The Duke leaned back in his chair. And the same sound Caelan had heard only once before, on the day they first met, escaped his lips. Not the laugh of a victor, but the quiet, genuine chuckle of a man who has witnessed something unexpected and beautiful. A laugh of respect.
"A clean move... You made me defeat myself," he said, looking at the board with admiration. Then his smile faded, replaced by irritation. He rubbed his temple. "Unlike some messes. I thought you might be interested," he added, his tone becoming serious. "The Martinus affair is going nowhere. The Church's 'Cleaners' are very good at sweeping things under the rug. They operate just like this—they don't attack directly. They create the conditions for their enemies to destroy themselves."
It was said quietly, bitterly, and the topic was never raised again. But Caelan heard. And he understood far more than just the words. He understood that the game on this board was merely practice for another, much larger one.
The year of solitude flowed like hot plastic, but this time, Caelan was the one giving it shape. Each day was a hammer strike, honing one of the three facets of his being.
His mind—at the chessboard in the Duke's study, where every match tempered his strategic thinking.
His body—on the training grounds, where spars with Kira forged him into a living weapon.

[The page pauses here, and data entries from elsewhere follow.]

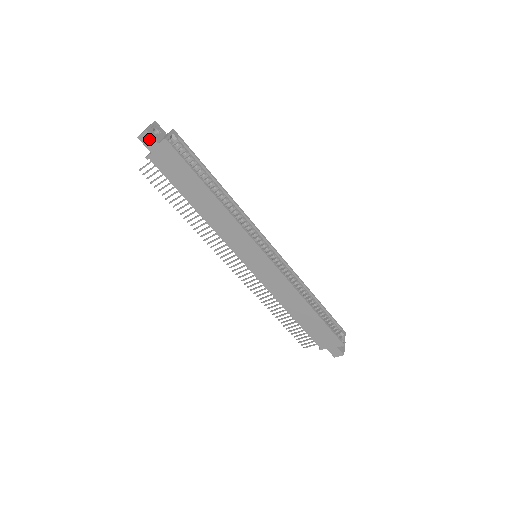
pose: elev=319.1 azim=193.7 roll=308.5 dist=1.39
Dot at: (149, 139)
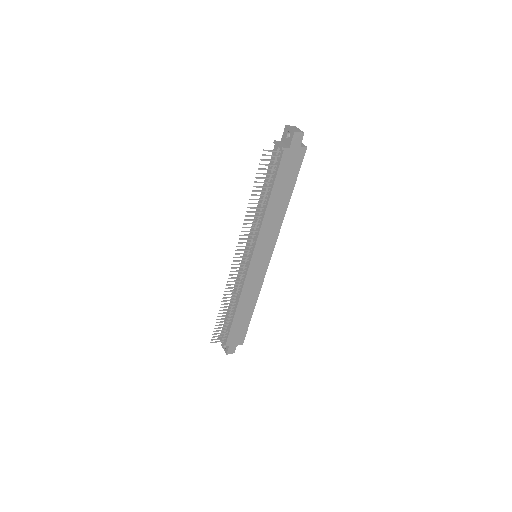
Dot at: (299, 139)
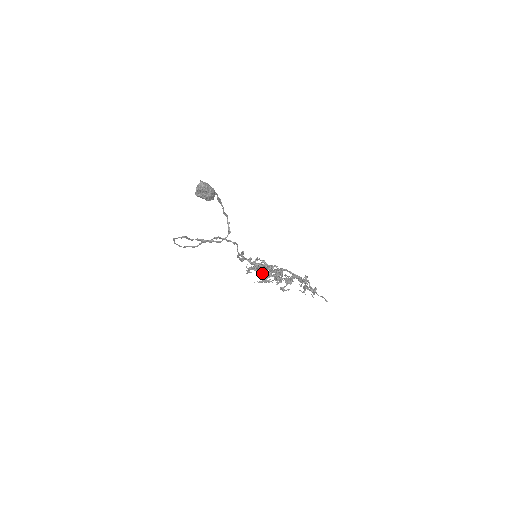
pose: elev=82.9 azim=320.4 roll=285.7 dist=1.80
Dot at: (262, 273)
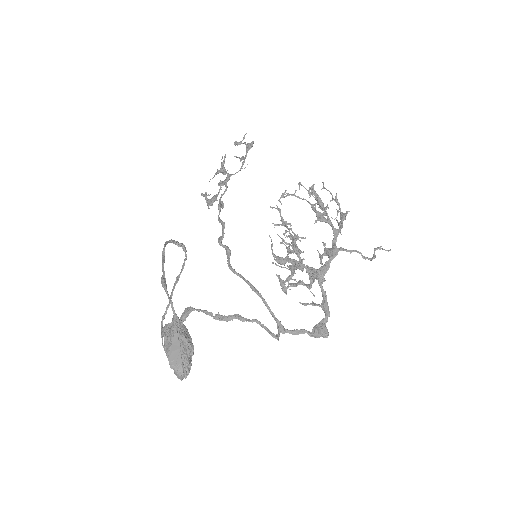
Dot at: occluded
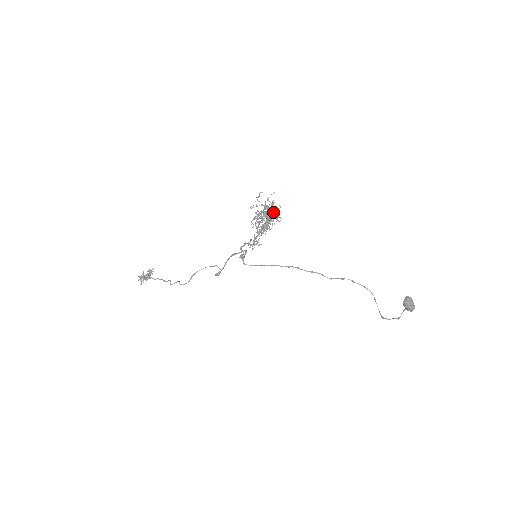
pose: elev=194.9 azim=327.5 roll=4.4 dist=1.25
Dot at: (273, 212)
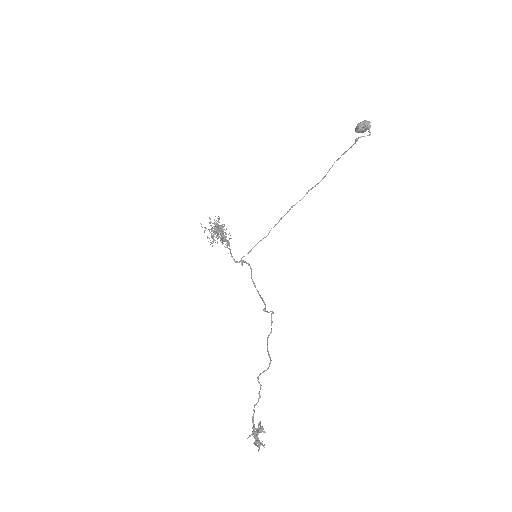
Dot at: (219, 226)
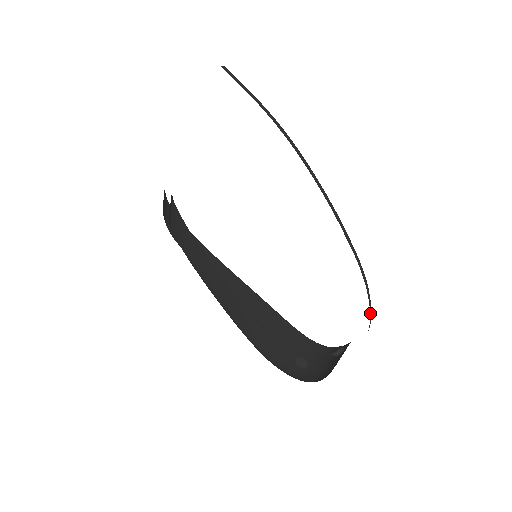
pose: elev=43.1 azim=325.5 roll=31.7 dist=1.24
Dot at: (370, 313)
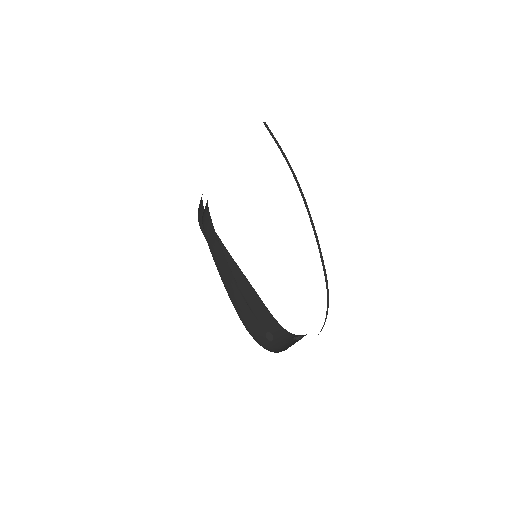
Dot at: (326, 315)
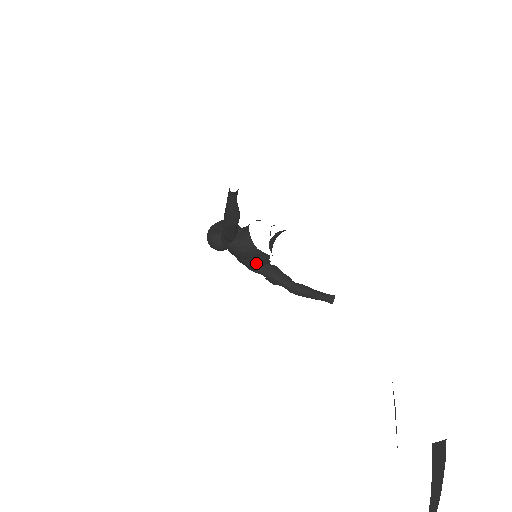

And his will—in the silence of his own room, where he plunged his hands into the fire of his own experiments. There, above the surface of the artifact cauldron, he learned to give his mana a form harder than the metal from which it was made.
It ended one morning on the training grounds.
After another spar, Kira lowered her wooden sword.
"That's it," she said. "I've taught you all the fundamentals of magic that I can. Our sword lessons will continue, of course, but there is nothing more I can give you when it comes to magic."
She stepped closer, a rare, faint, warm smile touching her lips.
"Honestly? You don't need magic to be a great warrior. You hold a sword as if you were born with it in your hand. You have a gift for it."
She became serious again.
"I will report to the Duke that your preliminary training is complete. Prepare yourself. Your next instructor will be Magister Ellard."